Sequence the rollout of cluster upgrades with custom stages

This document shows you how to manage Google Kubernetes Engine (GKE) cluster upgrades that use rollout sequencing with custom stages. You create a rollout sequence by using groups of clusters organized into fleets and optionally, subsets of clusters from those fleets. You can choose how much soak testing time you want after cluster upgrades are complete in a group (maximum 30 days). You can include both Autopilot and Standard clusters. For more information about how this feature works, see About rollout sequencing with custom stages.

If you manage rollouts across multiple fleets, we recommend that you use a dedicated project to host your RolloutSequence objects.

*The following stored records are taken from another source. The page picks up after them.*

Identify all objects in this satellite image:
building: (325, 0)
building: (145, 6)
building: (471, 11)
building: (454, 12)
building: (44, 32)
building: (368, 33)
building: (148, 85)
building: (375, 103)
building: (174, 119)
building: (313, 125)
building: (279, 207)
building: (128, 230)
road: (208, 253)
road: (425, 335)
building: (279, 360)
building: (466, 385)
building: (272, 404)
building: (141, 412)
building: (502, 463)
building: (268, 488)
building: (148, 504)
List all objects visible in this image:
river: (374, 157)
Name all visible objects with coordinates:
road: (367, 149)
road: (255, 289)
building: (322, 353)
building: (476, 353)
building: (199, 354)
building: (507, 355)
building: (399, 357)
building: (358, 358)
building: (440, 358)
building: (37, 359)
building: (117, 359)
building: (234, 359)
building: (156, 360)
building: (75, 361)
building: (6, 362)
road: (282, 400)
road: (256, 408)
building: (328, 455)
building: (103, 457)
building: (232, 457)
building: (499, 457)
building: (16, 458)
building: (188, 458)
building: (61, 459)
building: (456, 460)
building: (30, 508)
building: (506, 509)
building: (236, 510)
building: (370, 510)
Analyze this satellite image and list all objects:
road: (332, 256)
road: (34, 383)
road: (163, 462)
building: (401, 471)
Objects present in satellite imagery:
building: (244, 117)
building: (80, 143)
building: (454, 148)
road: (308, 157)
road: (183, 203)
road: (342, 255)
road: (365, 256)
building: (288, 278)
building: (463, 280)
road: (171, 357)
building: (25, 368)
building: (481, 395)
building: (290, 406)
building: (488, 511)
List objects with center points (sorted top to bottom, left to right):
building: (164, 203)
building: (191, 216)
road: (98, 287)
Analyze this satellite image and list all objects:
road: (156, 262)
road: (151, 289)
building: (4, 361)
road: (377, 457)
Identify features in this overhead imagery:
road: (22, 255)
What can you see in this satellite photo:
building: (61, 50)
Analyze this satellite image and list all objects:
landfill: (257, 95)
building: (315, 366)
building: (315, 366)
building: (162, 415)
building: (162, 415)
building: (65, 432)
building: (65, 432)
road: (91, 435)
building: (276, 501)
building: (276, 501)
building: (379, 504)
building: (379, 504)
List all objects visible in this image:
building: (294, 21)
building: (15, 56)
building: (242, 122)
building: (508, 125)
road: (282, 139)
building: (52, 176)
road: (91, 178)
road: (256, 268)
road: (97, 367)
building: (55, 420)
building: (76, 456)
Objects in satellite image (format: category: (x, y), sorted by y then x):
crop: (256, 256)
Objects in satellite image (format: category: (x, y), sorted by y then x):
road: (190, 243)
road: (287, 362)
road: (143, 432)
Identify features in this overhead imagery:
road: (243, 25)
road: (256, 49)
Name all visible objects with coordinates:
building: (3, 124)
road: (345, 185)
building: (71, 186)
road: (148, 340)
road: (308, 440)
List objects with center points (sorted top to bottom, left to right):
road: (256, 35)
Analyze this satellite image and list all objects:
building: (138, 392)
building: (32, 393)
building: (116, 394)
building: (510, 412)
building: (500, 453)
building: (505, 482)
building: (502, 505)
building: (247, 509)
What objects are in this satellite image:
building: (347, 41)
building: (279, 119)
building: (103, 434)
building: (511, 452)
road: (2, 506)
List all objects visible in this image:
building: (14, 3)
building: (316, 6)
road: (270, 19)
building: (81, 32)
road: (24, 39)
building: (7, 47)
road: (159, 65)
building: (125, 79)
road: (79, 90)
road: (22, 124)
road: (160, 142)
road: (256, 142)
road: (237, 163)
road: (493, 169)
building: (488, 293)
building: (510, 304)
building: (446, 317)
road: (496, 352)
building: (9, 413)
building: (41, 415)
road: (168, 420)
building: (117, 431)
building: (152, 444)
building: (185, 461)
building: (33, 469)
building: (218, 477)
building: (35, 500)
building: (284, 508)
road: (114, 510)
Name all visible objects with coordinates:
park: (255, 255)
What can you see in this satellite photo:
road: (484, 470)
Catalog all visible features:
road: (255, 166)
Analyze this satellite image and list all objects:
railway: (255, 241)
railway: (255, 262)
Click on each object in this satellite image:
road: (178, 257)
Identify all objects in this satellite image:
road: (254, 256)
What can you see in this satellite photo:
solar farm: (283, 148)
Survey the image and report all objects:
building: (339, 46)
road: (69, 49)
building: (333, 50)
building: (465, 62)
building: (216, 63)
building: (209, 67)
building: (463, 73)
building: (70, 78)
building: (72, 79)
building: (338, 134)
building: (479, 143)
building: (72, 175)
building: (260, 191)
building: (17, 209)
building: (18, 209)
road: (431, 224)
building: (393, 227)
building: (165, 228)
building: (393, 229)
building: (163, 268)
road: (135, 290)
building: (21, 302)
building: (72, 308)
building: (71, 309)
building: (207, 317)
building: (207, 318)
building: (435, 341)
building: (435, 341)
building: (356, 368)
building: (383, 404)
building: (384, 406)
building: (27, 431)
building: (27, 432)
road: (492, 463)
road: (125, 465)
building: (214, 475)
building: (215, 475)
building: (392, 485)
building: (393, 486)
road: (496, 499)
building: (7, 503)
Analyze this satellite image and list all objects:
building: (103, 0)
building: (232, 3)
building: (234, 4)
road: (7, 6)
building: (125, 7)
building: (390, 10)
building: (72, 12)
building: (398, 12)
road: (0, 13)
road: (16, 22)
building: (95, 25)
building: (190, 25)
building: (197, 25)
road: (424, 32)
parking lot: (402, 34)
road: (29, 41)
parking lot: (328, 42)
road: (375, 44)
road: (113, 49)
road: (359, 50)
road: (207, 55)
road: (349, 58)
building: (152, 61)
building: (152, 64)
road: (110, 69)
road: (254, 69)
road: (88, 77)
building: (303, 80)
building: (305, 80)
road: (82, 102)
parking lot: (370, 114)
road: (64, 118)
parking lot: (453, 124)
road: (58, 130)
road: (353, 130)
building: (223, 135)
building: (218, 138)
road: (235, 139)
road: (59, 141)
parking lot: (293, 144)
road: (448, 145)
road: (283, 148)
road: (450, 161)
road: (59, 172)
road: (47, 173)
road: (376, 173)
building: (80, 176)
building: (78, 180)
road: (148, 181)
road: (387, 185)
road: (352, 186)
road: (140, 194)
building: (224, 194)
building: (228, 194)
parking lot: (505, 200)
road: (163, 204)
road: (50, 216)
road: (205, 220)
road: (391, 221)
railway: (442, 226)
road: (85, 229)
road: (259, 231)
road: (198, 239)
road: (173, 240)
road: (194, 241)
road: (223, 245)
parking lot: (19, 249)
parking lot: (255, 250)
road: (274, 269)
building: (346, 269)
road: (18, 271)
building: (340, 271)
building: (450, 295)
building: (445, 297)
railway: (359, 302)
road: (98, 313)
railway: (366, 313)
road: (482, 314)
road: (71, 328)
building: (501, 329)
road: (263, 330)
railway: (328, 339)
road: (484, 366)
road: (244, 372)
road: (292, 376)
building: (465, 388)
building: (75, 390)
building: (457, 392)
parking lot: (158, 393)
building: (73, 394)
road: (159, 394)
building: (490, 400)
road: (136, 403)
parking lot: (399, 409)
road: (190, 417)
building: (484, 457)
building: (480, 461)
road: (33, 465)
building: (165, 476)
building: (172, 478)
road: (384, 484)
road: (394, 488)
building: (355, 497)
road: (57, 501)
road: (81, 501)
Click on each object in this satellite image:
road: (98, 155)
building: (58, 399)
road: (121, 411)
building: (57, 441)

This project acts as the parent and coordinator for the rollouts across the sequence. This project is typically not part of the sequence; that is, the project doesn't contain fleets or clusters which are part of the sequence.

Before you begin

  • Install the Google Cloud CLI. After installation, initialize the Google Cloud CLI by running the following command:

    gcloud init

    If you're using an external identity provider (IdP), you must first sign in to the gcloud CLI with your federated identity.

  • Ensure that you have existing Autopilot or Standard clusters. To create a new cluster, see Create an Autopilot cluster.
  • (Optional) If you don't already have a dedicated Google Cloud project to host your RolloutSequence configuration, create one by using the Google Cloud console or another method.

  • Ensure that you have enabled the required APIs for fleets. These APIs must be enabled in your fleet host projects to create any type of rollout sequence. For your rollout sequence host project, enable the gkehub.googleapis.com API.

Required roles

To create a project, you need the Project Creator role (roles/resourcemanager.projectCreator), which contains the resourcemanager.projects.create permission. Learn how to grant roles.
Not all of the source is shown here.